Etiuda Janusza Zaorskiego zrealizowana została jako film zaliczeniowy na drugim roku studiów pod artystyczną opieką Stanisława Różewicza. Pierwsze ujęcia zapowiadają realistyczną konwencję filmu, która szybko zostaje przełamana. Muzyk wchodzi na scenę z instrumentem, odkłada go, by zasznurować but. Kamera ukazuje ziewających jurorów, z którymi wita się bohater. Wszystko odbywa się w ciszy. Ku zaskoczeniu widza dźwięk nie rozbrzmiewa również w chwili, gdy młodzieniec zaczyna zamaszyście wywijać smyczkiem. Między fotelami stoi strażak w błyszczącym hełmie. Nie wiadomo, skąd się wziął na widowni, ani dlaczego tam się pojawił. Sytuacja staje się coraz bardziej surrealna. Nieme wykonanie nie spotyka się z uznaniem jurorów. Jeden z nich zaczyna nerwowo czyścić ucho i uderzać w kamerton. Brawurowy występ trwa, gdy nagle kamera przenosi nas w inną przestrzeń. Inny z członków komisji zapala papierosa, zamyśla się i wówczas widzimy muzyka równie energicznie piłującego kawałek drewna, kolejny zasypia i we śnie przy pomocy pejcza szkoli muzyka z instrumentem na ramionach, następny torturuje związanego młodzieńca, grając fałszywie. Na scenę wkracza dziewczynka, która wykonuje jakiś utwór na zmniejszających się instrumentach smyczkowych. Nie zmienia przy tym sposobu ich trzymania. Na koniec pochyla się nad opartymi o podłogę skrzypcami. W rękach kolejnego wykonawcy instrument przypomina gigantyczną gitarę. Wystukiwanie resztek tytoniu z lufki budzi jury do oklasków. Muzyk kłania się nisko, a komisja obdarowuje go najwyższymi ocenami.

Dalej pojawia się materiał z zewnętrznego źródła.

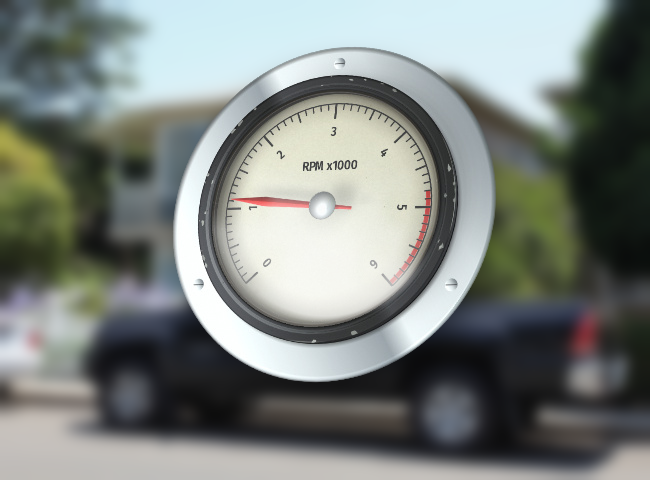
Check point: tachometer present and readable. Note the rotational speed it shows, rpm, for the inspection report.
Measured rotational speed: 1100 rpm
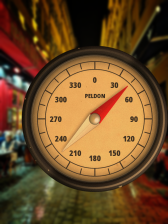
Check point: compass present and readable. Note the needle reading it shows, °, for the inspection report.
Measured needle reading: 45 °
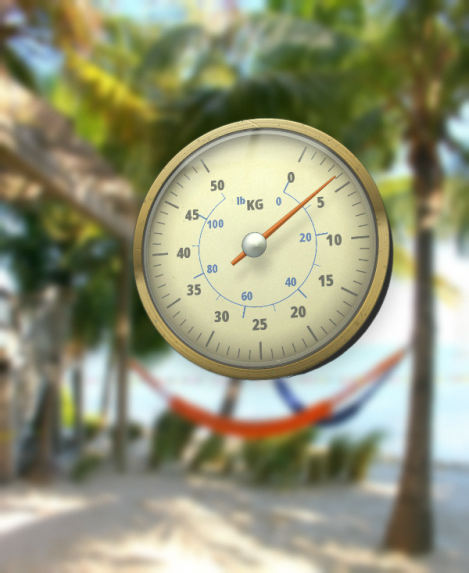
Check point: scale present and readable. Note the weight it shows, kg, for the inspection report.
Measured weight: 4 kg
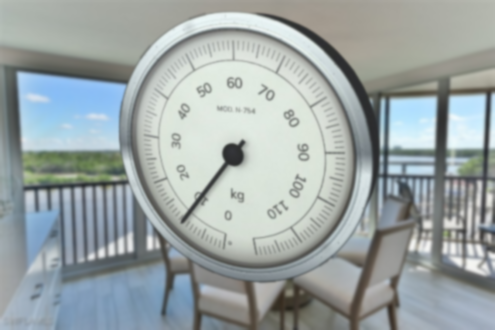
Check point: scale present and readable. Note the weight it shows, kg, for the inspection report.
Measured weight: 10 kg
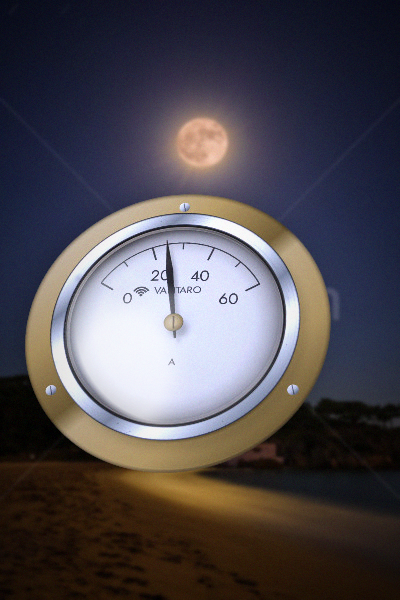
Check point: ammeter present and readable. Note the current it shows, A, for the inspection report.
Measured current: 25 A
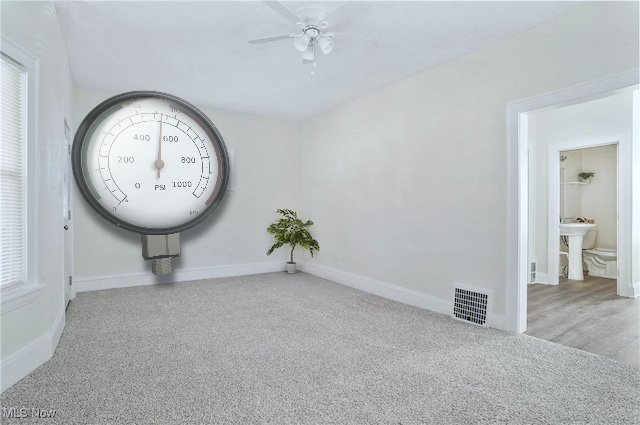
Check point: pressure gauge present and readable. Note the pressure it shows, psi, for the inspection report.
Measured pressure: 525 psi
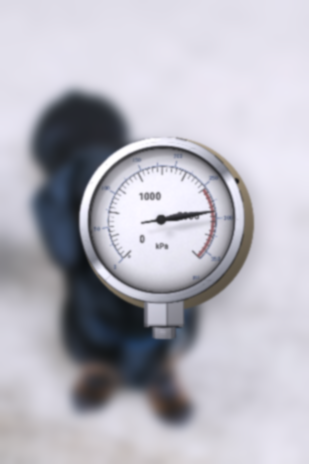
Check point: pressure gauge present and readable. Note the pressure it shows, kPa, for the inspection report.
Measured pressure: 2000 kPa
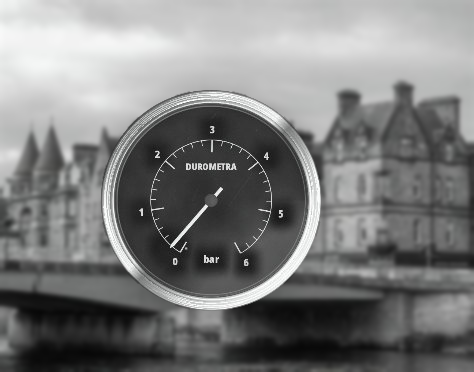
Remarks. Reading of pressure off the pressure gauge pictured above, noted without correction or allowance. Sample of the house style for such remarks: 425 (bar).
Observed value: 0.2 (bar)
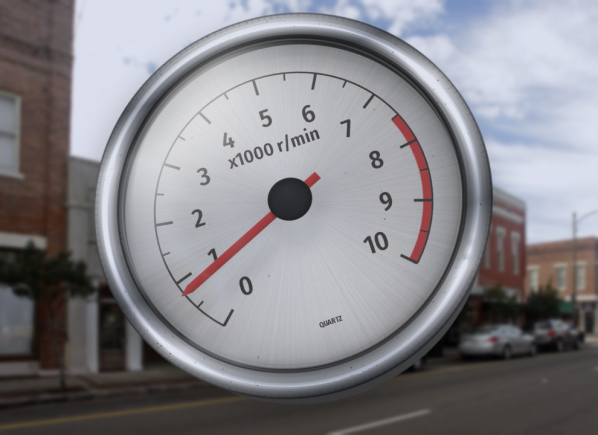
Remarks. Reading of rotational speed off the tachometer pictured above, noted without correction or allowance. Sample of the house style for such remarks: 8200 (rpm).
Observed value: 750 (rpm)
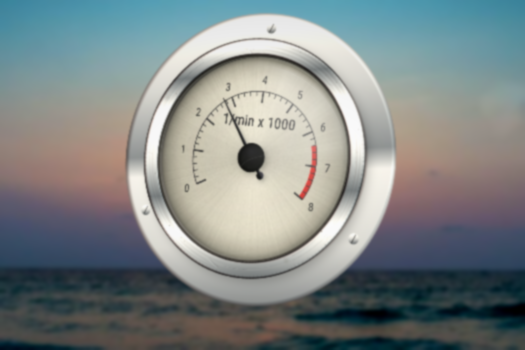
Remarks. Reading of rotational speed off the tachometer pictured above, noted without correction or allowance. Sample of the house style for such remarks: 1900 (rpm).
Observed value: 2800 (rpm)
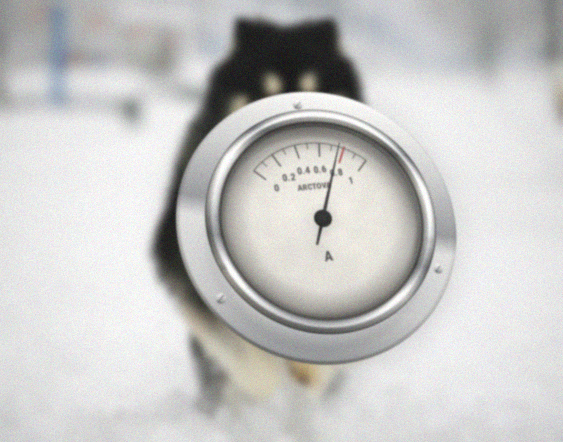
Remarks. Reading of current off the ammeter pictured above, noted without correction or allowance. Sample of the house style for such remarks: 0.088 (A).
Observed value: 0.75 (A)
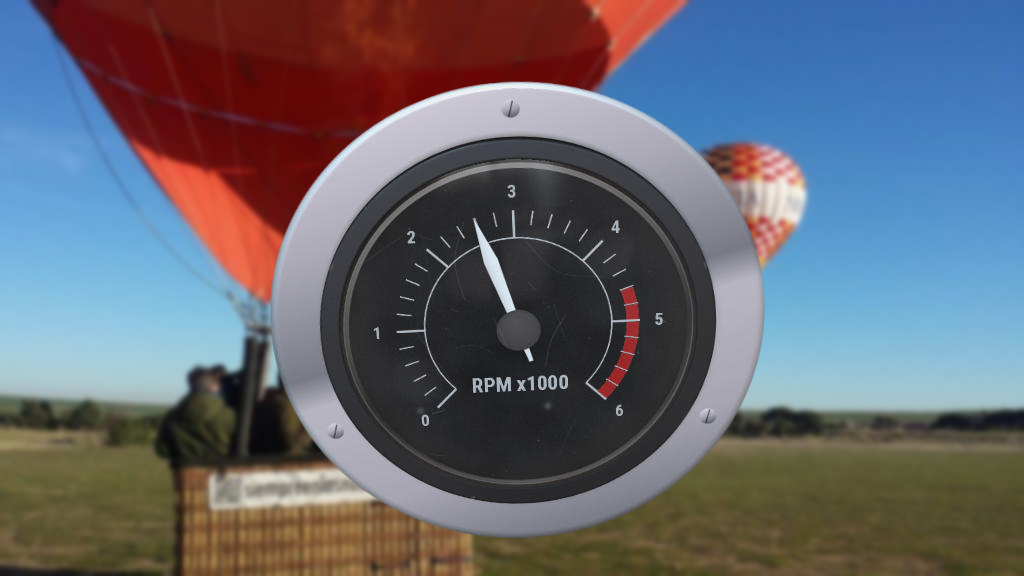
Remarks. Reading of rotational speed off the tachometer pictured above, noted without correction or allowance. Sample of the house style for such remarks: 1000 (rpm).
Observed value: 2600 (rpm)
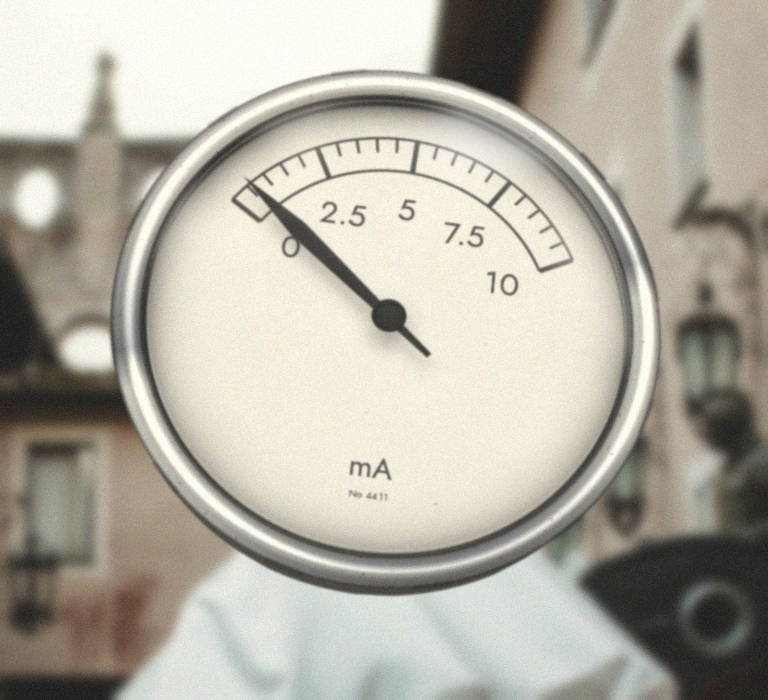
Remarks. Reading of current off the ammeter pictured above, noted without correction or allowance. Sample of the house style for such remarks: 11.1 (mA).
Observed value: 0.5 (mA)
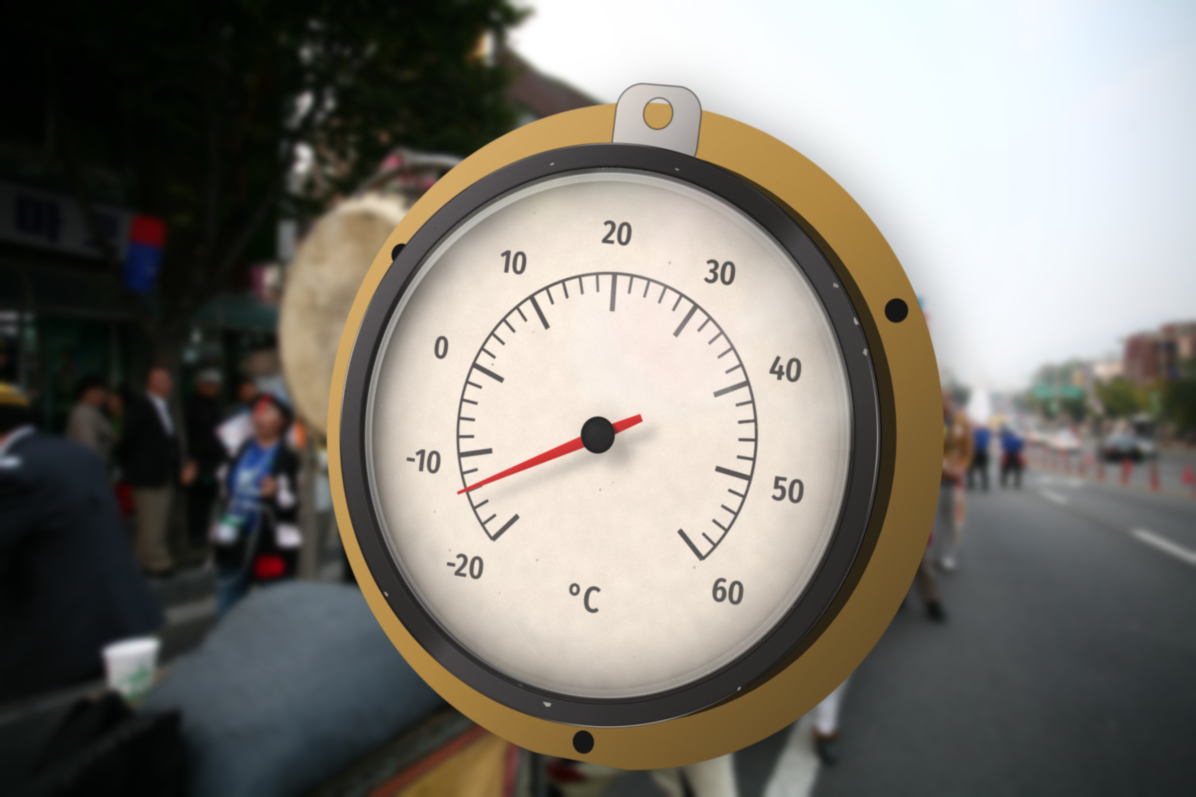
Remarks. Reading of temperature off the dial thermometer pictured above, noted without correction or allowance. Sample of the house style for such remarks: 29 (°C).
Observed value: -14 (°C)
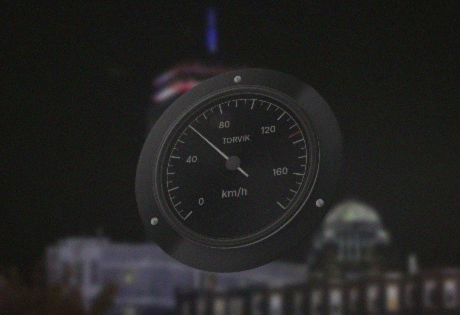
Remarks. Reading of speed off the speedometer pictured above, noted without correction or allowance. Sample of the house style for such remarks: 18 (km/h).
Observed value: 60 (km/h)
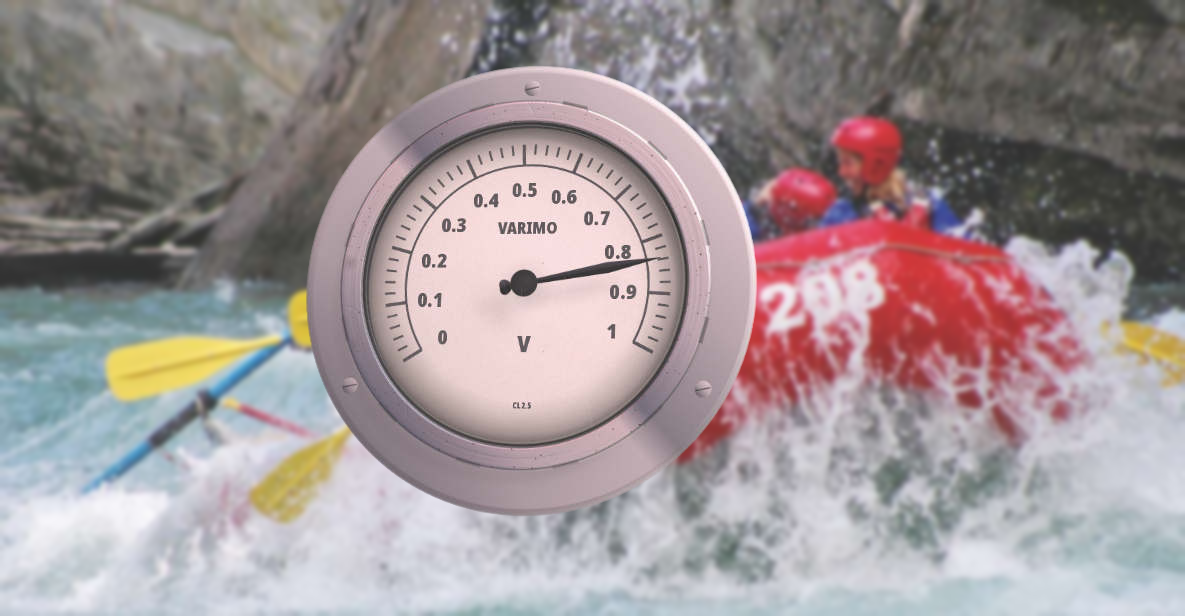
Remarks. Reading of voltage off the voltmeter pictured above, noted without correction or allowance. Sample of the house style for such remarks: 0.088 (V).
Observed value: 0.84 (V)
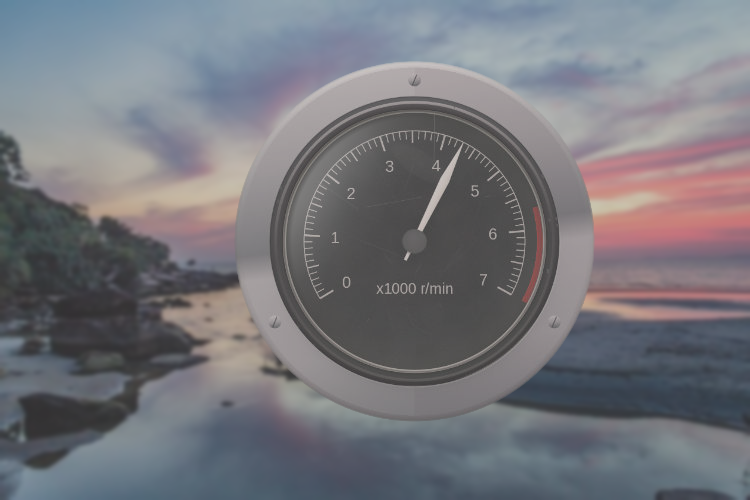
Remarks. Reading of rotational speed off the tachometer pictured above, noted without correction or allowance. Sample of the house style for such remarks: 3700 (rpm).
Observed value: 4300 (rpm)
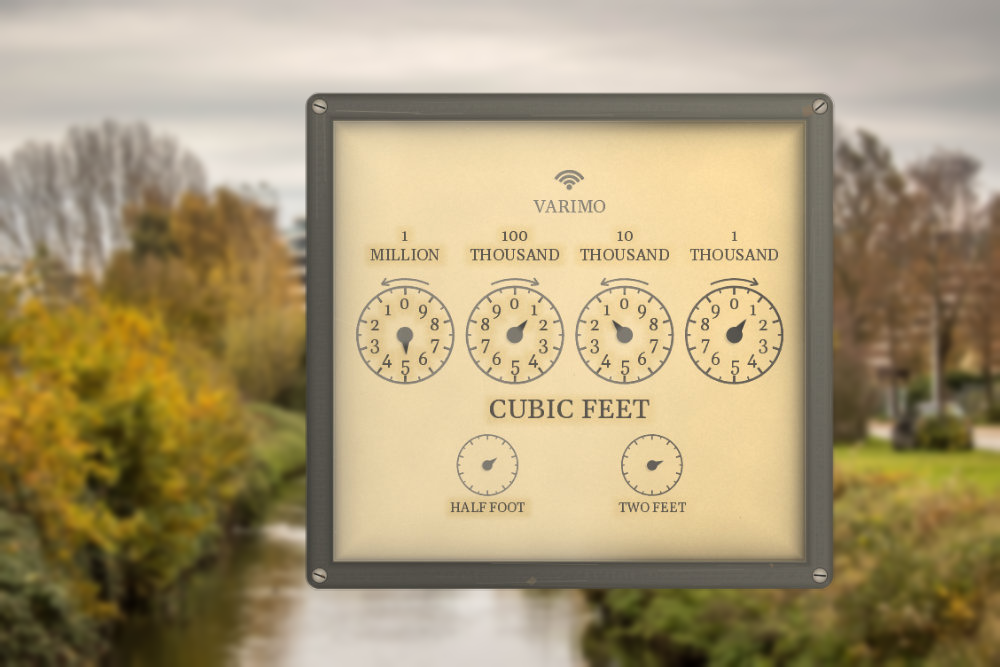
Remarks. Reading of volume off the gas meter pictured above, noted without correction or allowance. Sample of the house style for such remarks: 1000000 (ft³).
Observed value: 511100 (ft³)
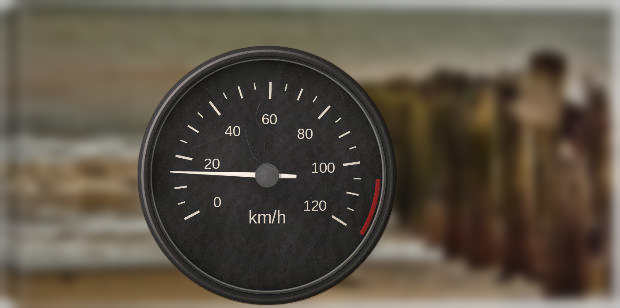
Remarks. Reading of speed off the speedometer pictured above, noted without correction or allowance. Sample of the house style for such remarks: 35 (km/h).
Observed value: 15 (km/h)
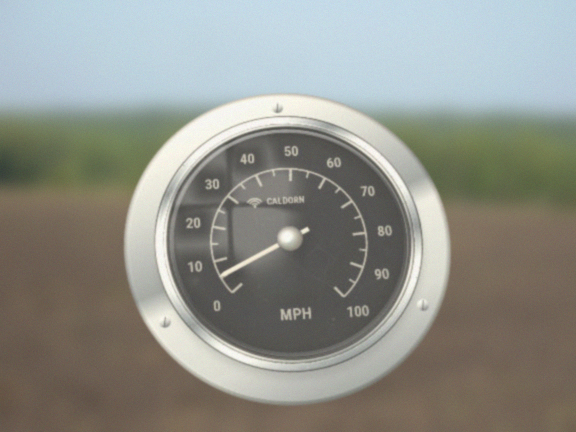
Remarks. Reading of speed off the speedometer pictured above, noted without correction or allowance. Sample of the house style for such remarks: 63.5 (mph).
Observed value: 5 (mph)
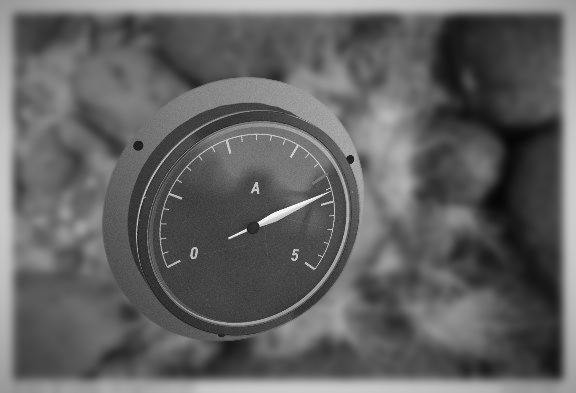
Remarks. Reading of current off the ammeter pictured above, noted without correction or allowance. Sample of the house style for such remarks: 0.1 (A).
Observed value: 3.8 (A)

Zachowana kopia wzorcowa filmu nie zawierała dźwięku. Wiele więc wskazuje na to, że jego eliminacja była zabiegiem celowym. Przewrotność groteskowej etiudy Zaorskiego polegałaby więc przede wszystkim na sposobie potraktowania niemej formy. Zadanie zrealizowania filmu bez użycia słów, wymuszało opowiadanie historii wyłącznie przy pomocy obrazu. Zwykle adepci sztuki reżyserii szukali więc tematów, które pozwalałyby redukować warstwę dźwięku przy zachowaniu realizmu opowieści. Tymczasem przyszły autor Matki Królów celowo wybiera temat, którego, wydawałoby się, nie sposób zrealizować w formie pozbawionej dźwięku. Zaorskiemu nie zależy jednak na ukazaniu kunsztu muzyka lub jego braku. O sposobie jego gry wystarczająco świadczą gesty i reakcje jurorów. Absurdalność sytuacji niemego koncertu koresponduje z równie absurdalną obecnością strażaka na widowni, sposobami trzymania instrumentów i wyraźnie surrealnym nastrojem introspekcji jurorów, które służą przede wszystkim oddaniu sposobu odczuwania przez nich fatalnego popisu uczestnika konkursu. W ten sposób Zaorski przy pomocy obrazów poszczególnych sytuacji próbował uchwycić ich wymiar dźwiękowy.